なぜかゆかりの反応を楽しそうに見ている和樹はゆかりの腰に回した手を離す気がないようだ。むしろぐりぐりと身体を押し付けてきている。いやでも男女の差がわかるような、特徴的なものが当たっているし、おそらくと言うか絶対わざと当ててきてる。
「もう少し、寝ませんか?」
「寝ません! 朝ごはん食べるんです!」
「ええー、だって朝ごはん足りないんでしょう? 僕はゆかりさんがいればそれでいいのに」
「もう! 朝から何言ってるんですか! それになんだかんだで朝ごはん一緒に食べられるチャンス少ないんですから、一緒に食べたい、です……」
自分で言って照れくさくなってしまった。でも本当のことだった。
仕事の忙しい和樹とはなかなか予定を合わせることが難しく、仕事終わりにごはんに行くことが多くて、そのままふたりで過ごすことはあっても起きたらすでにいないということも珍しくなくて。だから朝ごはんを一緒に、というのは貴重なのだ。

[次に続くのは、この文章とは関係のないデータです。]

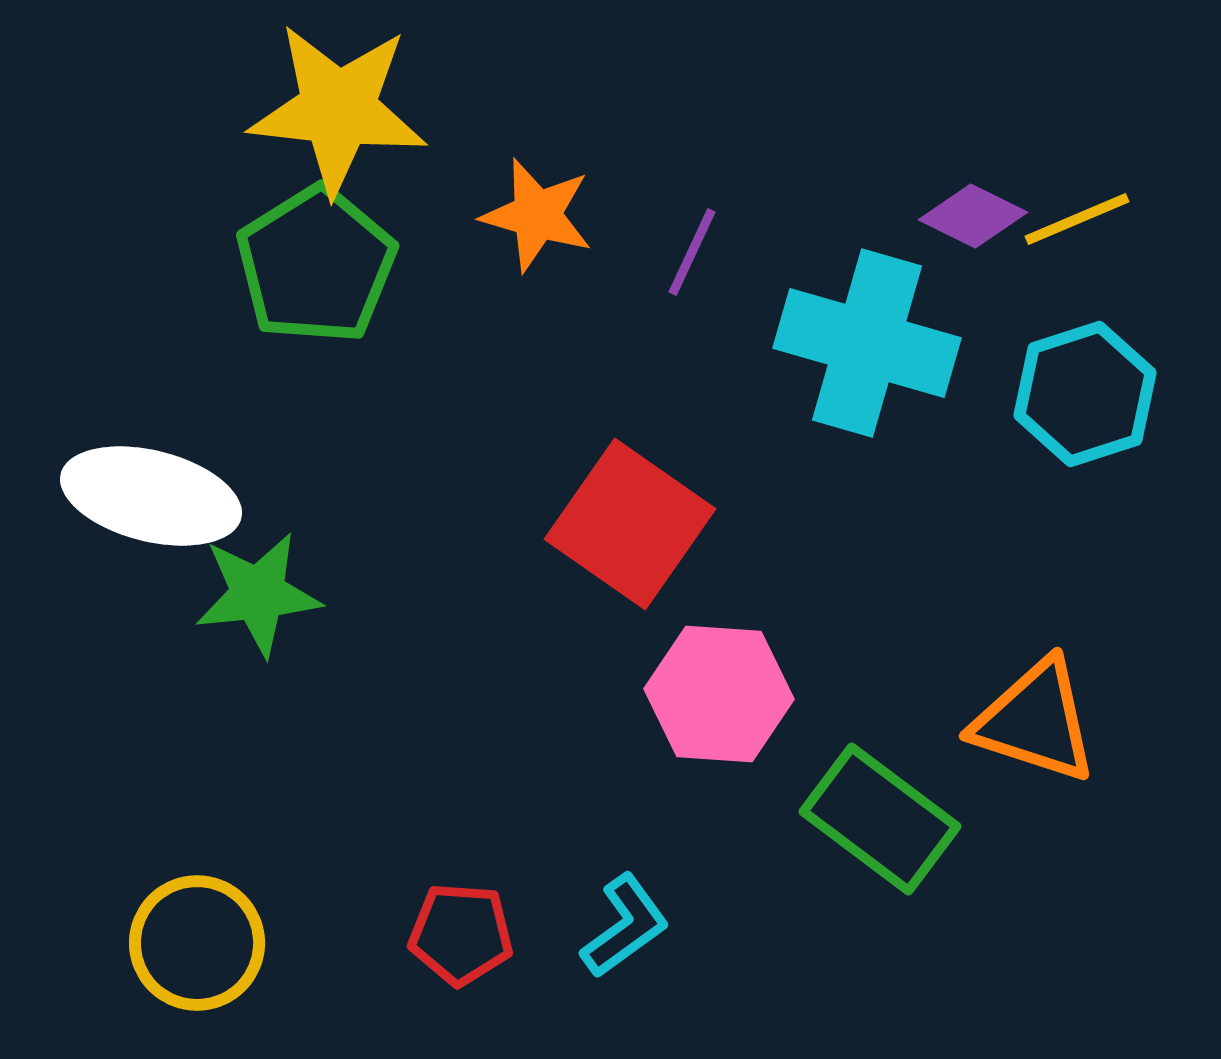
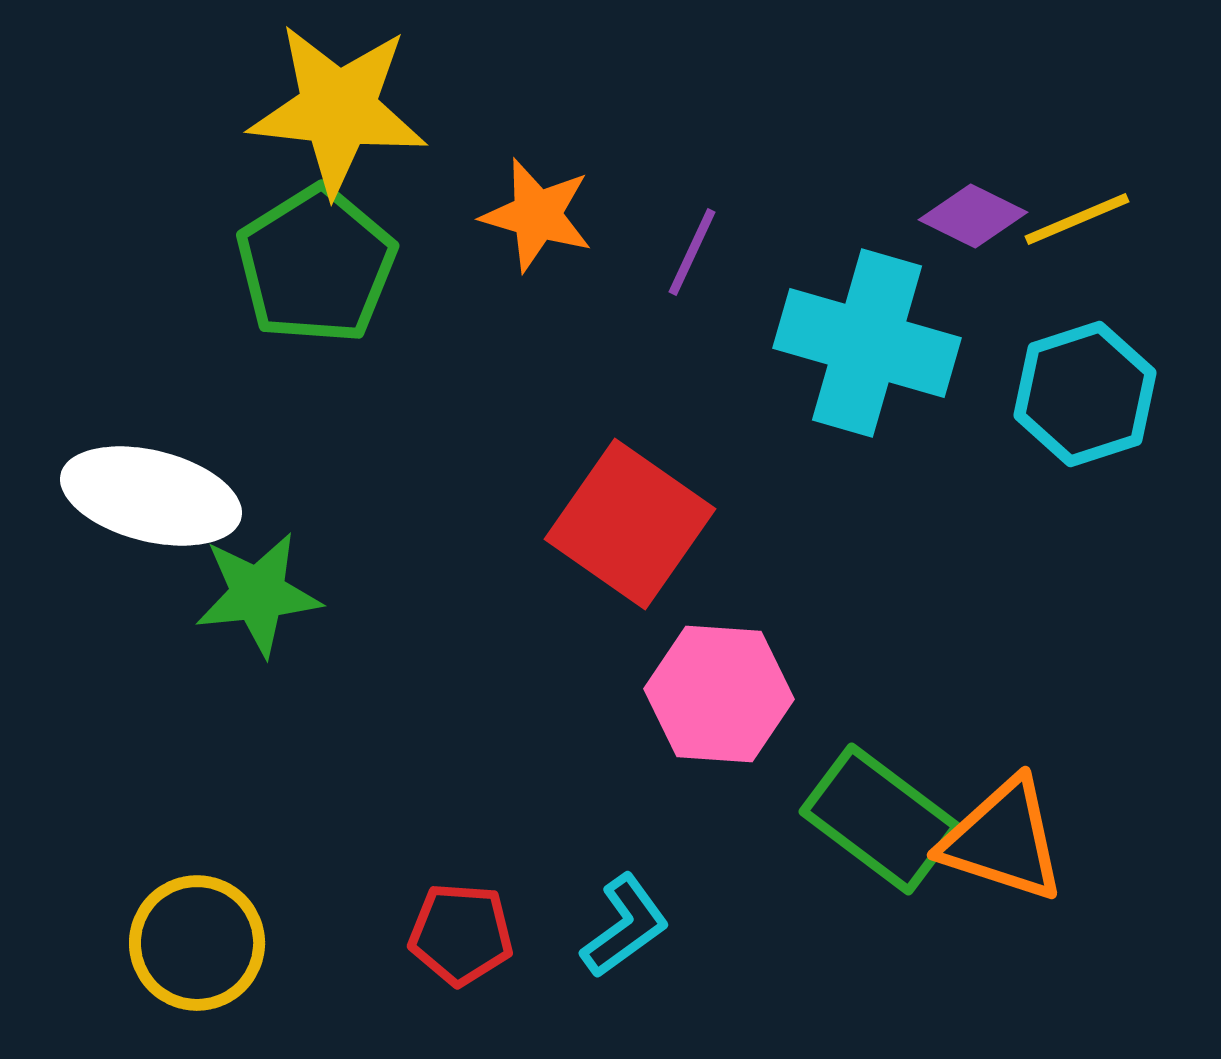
orange triangle: moved 32 px left, 119 px down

ゆかりは語尾を弱めてその思いを和樹に最後まで伝えきれば、なぜか視界が暗くなる。また和樹の胸板に逆戻りしてしまったようだ。
ぎゅうっと抱き込まれて「ちょ、なにして!」と抗議の声を上げれば、和樹が甘えるようにゆかりの頭のてっぺんに頬をすり寄せる。さっきまでのふざけたような空気ではない。
きょとりと瞳を瞬かせていれば和樹がやっと口を開いた。
「うん。僕も一緒に朝ごはん食べたい」
そう言ってから拘束を緩めた和樹と目が合う。嬉しそうに頬を緩める和樹にゆかりも同じように微笑みをこぼした。